── EXTRAIT

L’évolution des réseaux locaux de service vers une plus grande intégration et contractualisation doit être conçue en appui à une mobilisation ouverte vers plus de santé, d’équité et d’accessibilité plutôt que de représenter un enfermement des acteurs autour de programmes et clientèles définis une fois pour toutes. Certains réseaux de services et de collaboration entre fournisseurs (et entre fournisseurs et clients) peuvent sans doute atteindre une grande stabilité, dans la mesure où les ratios besoins/ressources sont stables, que les technologies et protocoles le sont aussi, que les clientèles ont été dépistées… Mais dès qu’un écart existe, persiste ou, pire, s’accroît entre les besoins perçus et les ressources disponibles il faut rediscuter, faire évoluer, transformer les modes et conditions de la collaboration. Dans ce contexte la contractualisation des relations devient moins importante que l’établissement d’une gouvernance souple, basée sur la confiance et capable d’initiative et d’innovation, d’expérimentation.

L’approche réseau et la responsabilité populationnelle n’ont pas éliminé la planification par programmes et clientèles ciblées. Au contraire on a vu croître dans la période où s’implantaient les CSSS (et la responsabilité populationnelle des RLS) une pression vers la standardisation des programmes (au nombre de neuf) à travers l’établissement de politiques-cadres nationales et de programmes cadres régionaux. De plus, une quantification des cibles à atteindre pour chaque CSSS et chaque programme fut établie à travers les ententes de gestion négociées avec les agences régionales. Ce contexte est-il favorable à l’exploration et l’innovation ?

La question n’est pas de nier l’intérêt des « bonnes pratiques » ou de la diffusion des mesures éprouvées — lorsque celles-ci existent. Mais lorsque les « bonnes pratiques » sont encore à inventer, que les programmes peinent à rejoindre leurs cibles ou à maintenir un minimum de continuité dans leur intervention, il peut devenir contre-productif de chercher à tout prix à mesurer l’output ou comptabiliser les gestes. Si 60% des enfants québécois de 0-5 ans sont inclus dans les programmes des CPE et maternelles mais que les enfants de milieux défavorisés y sont sous-représentés, c’est donc dire qu’un enfant sur deux venant de milieux pauvres n’est pas encore rejoint. Une approche intégrative visant à resserrer les boulons contractuels de l’intervention CSSS-CPE-Scolaire peut sans doute « optimiser » l’action auprès des enfants déjà rejoints mais elle ne peut remplacer la souplesse et la recherche nécessaires pour rejoindre ceux encore hors d’atteinte – notamment en travaillant avec ces « partenaires invisibles » que sont les services de garde en milieu familial « non régis ».

────
── DOCUMENTS FOURNIS

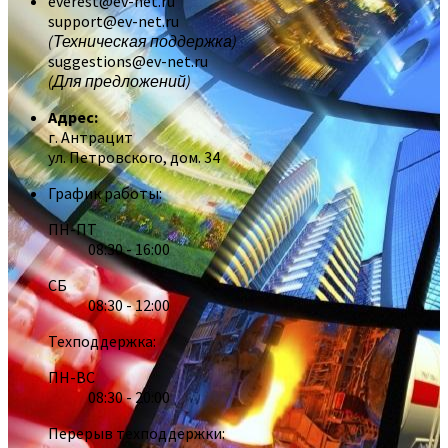
everest@ev-net.ru
support@ev-net.ru
(Техническая поддержка)
suggestions@ev-net.ru
(Для предложений)
Адрес:
г. Антрацит
ул. Петровского, дом. 34
График работы:
ПН-ПТ
08:30 - 16:00
СБ
08:30 - 12:00
Техподдержка:
ПН-ВС
08:30 - 20:00
Перерыв техподдержки:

────

_CONSIGNE:_
Reprenez l'extrait sur les réseaux locaux de services entre « L’approche réseau et » et « et l’innovation ? », bornes incluses, en y substituant « autorités régionales » à « agences régionales ».

_RÉPONSE:_
L’approche réseau et la responsabilité populationnelle n’ont pas éliminé la planification par programmes et clientèles ciblées. Au contraire on a vu croître dans la période où s’implantaient les CSSS (et la responsabilité populationnelle des RLS) une pression vers la standardisation des programmes (au nombre de neuf) à travers l’établissement de politiques-cadres nationales et de programmes cadres régionaux. De plus, une quantification des cibles à atteindre pour chaque CSSS et chaque programme fut établie à travers les ententes de gestion négociées avec les autorités régionales. Ce contexte est-il favorable à l’exploration et l’innovation ?